Kimse “Oslo’dan başlayarak büyük kararlılıkla yürüttüğün, İmralı’yı muhatap aldığın barış görüşmesini neden bıçak gibi kestin” sorusunu seslendirmiyor. Devletin akıldan sual olunmaz deyip hangi senaryo sahneye konulursa, sakin sakin onu izlemeye devam ediyor.
Elinde silah olan unutmaz. Kürtler unutmayacak ve koşullarınızda yaşamayı kabul etmeyecektir. Barış umuduyla heyecanlandırdığınız bölge halkı, HDP’nin seçim başarısı nedeniyle ihanete uğradığını düşünecek ve öfke biriktirecektir. Bir kişinin iradesine bağlı, hesap sorulamayan bir barış sürecinin sağlıklı yürümesi beklenemez. Bunun sıkıntılarını maalesef hep beraber yaşayacağız.

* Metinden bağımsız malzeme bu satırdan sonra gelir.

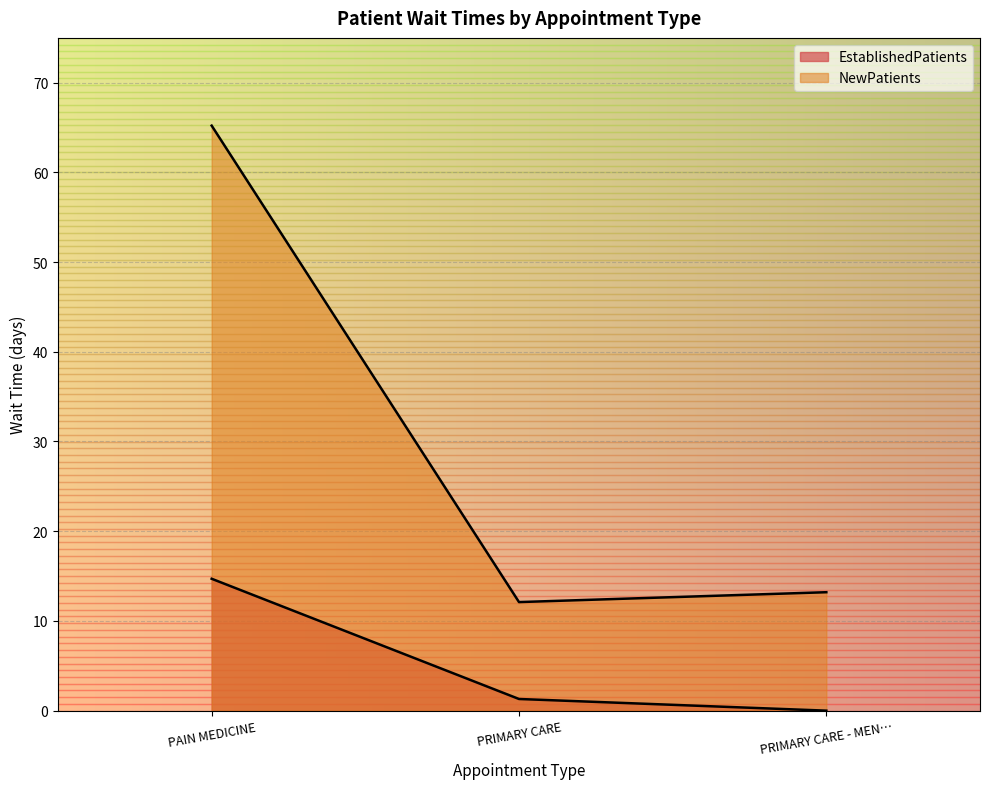

Does the chart display data point markers on the line(s)?

No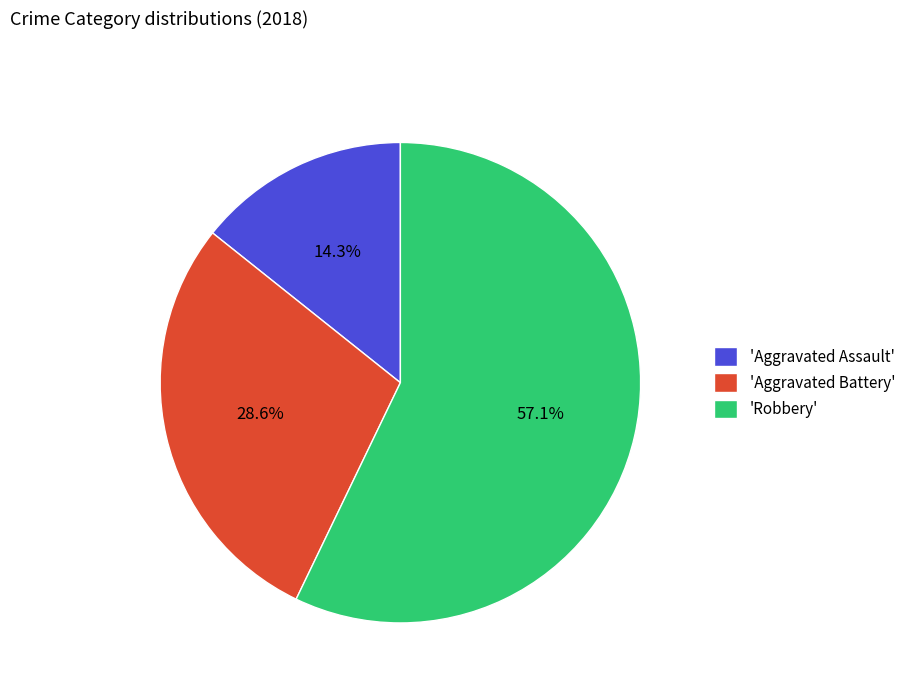

Between 'Aggravated Battery' and 'Aggravated Assault', which is larger?

'Aggravated Battery'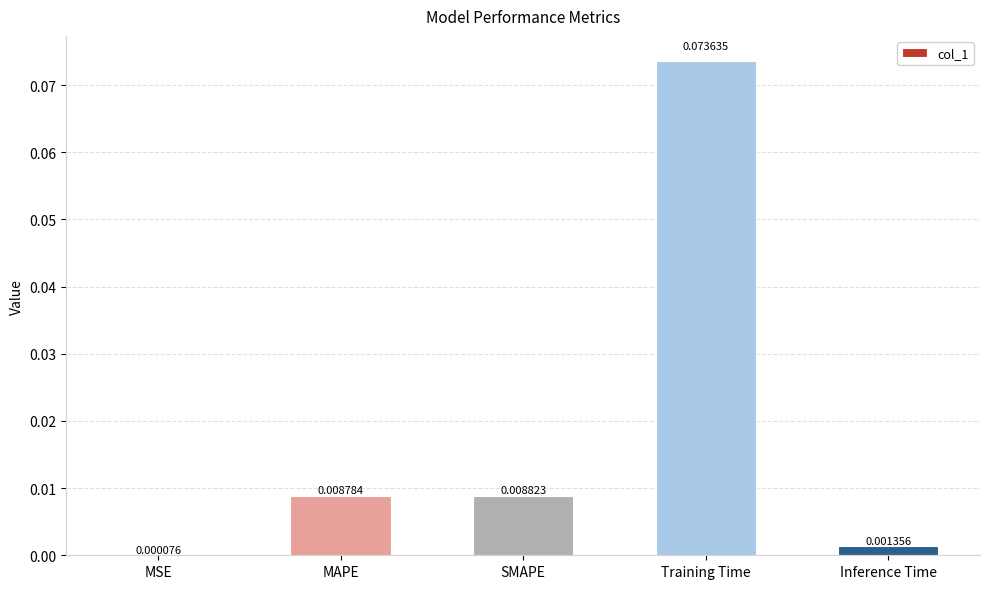

Are the bars horizontal?

No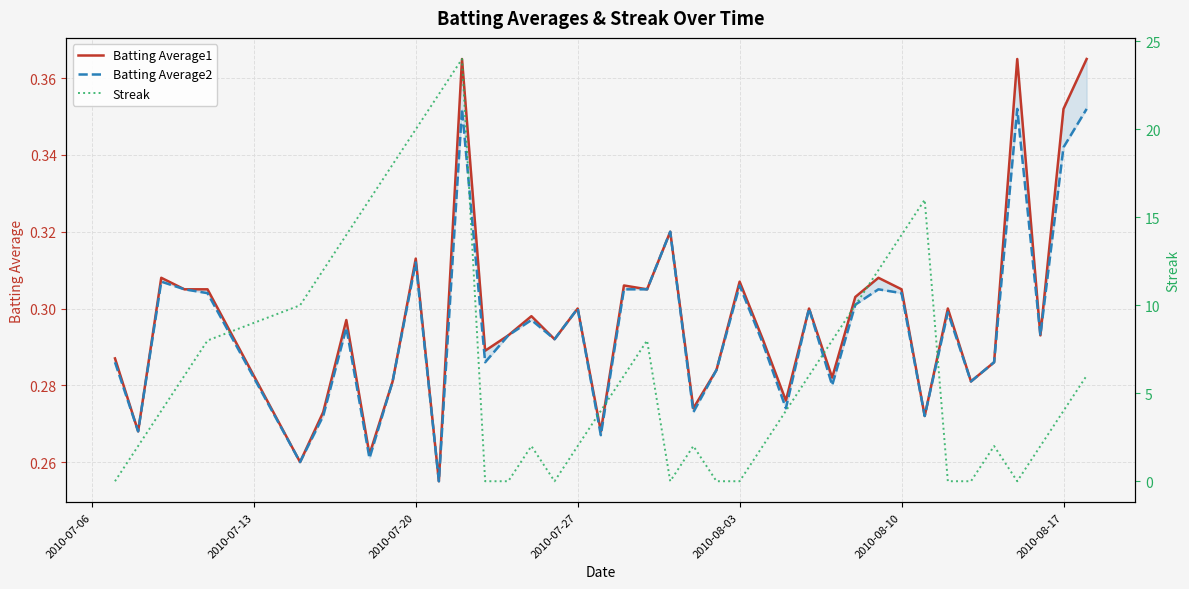

How many lines are shown in the chart?

3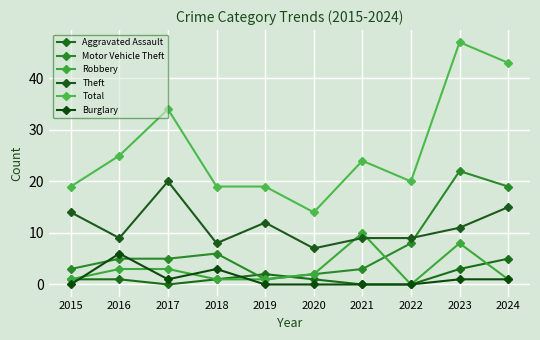

Is the value of Total at 2016 greater than the value of Aggravated Assault at 2016?

Yes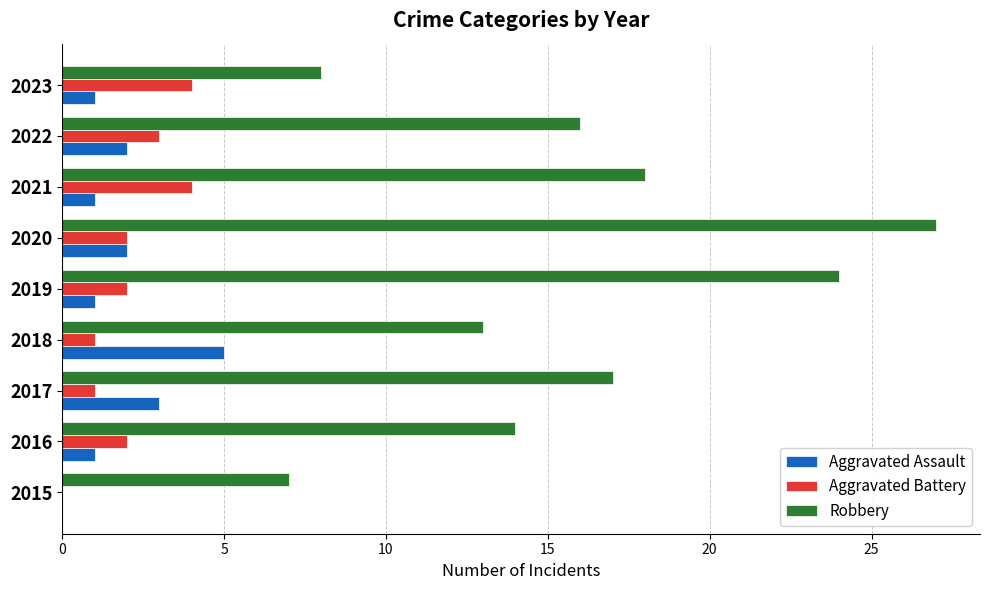

What is the maximum value for Robbery?

27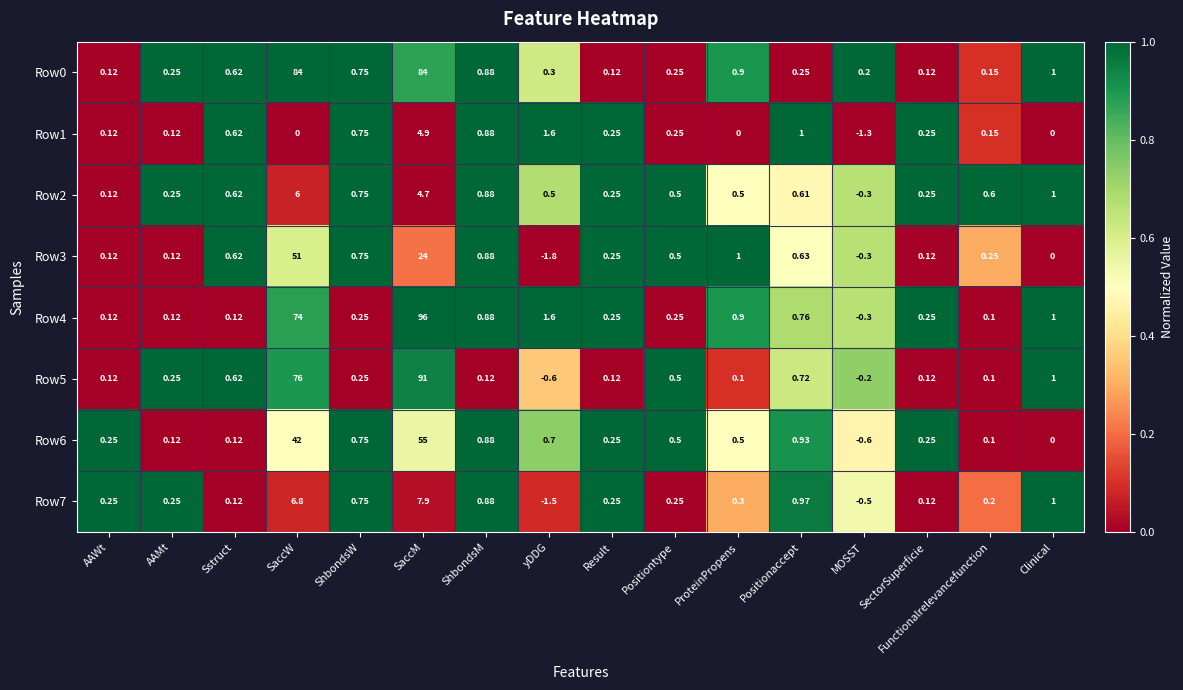

At SaccW, list the series in order from largest to smallest.

Row0, Row5, Row4, Row3, Row6, Row7, Row2, Row1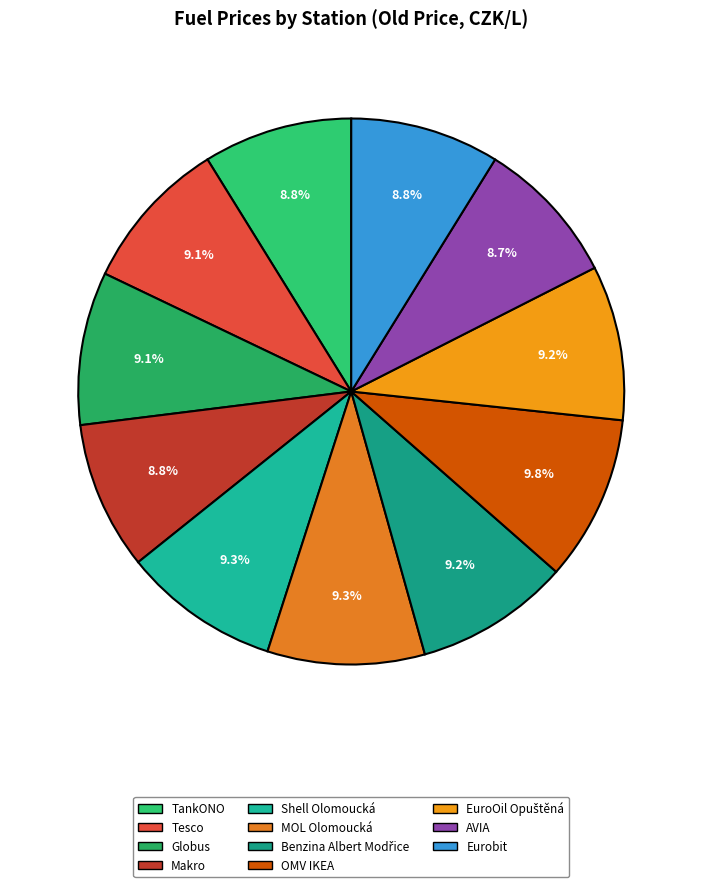

How many segments does this pie chart have?

11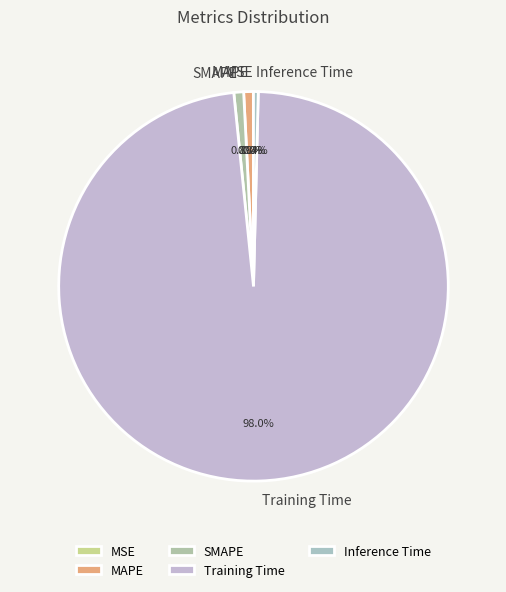

The SMAPE slice represents 1% of the pie. True or false?

True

Cumhurbaşkanı’nın yatırımlar konusundaki açıklamaları da milli iradeye saygı göstermemenin bir dışa vurumudur. Bütçe yapma yetkisi Meclis’te olduğuna ve kuvvetler ayrılığı ilkesi henüz yürürlükten kalkmadığına göre, kamu kaynaklarının maceracı yatırımlara yönlendirilmesi konusunda son sözü söyleyecek makamın da yasama olması kaçınılmazdır. Çalkantılı bir döneme giriyoruz. Ya yancılarıyla tek kişinin iktidarına ya da demokratik hukuk devletine ulaşacağız.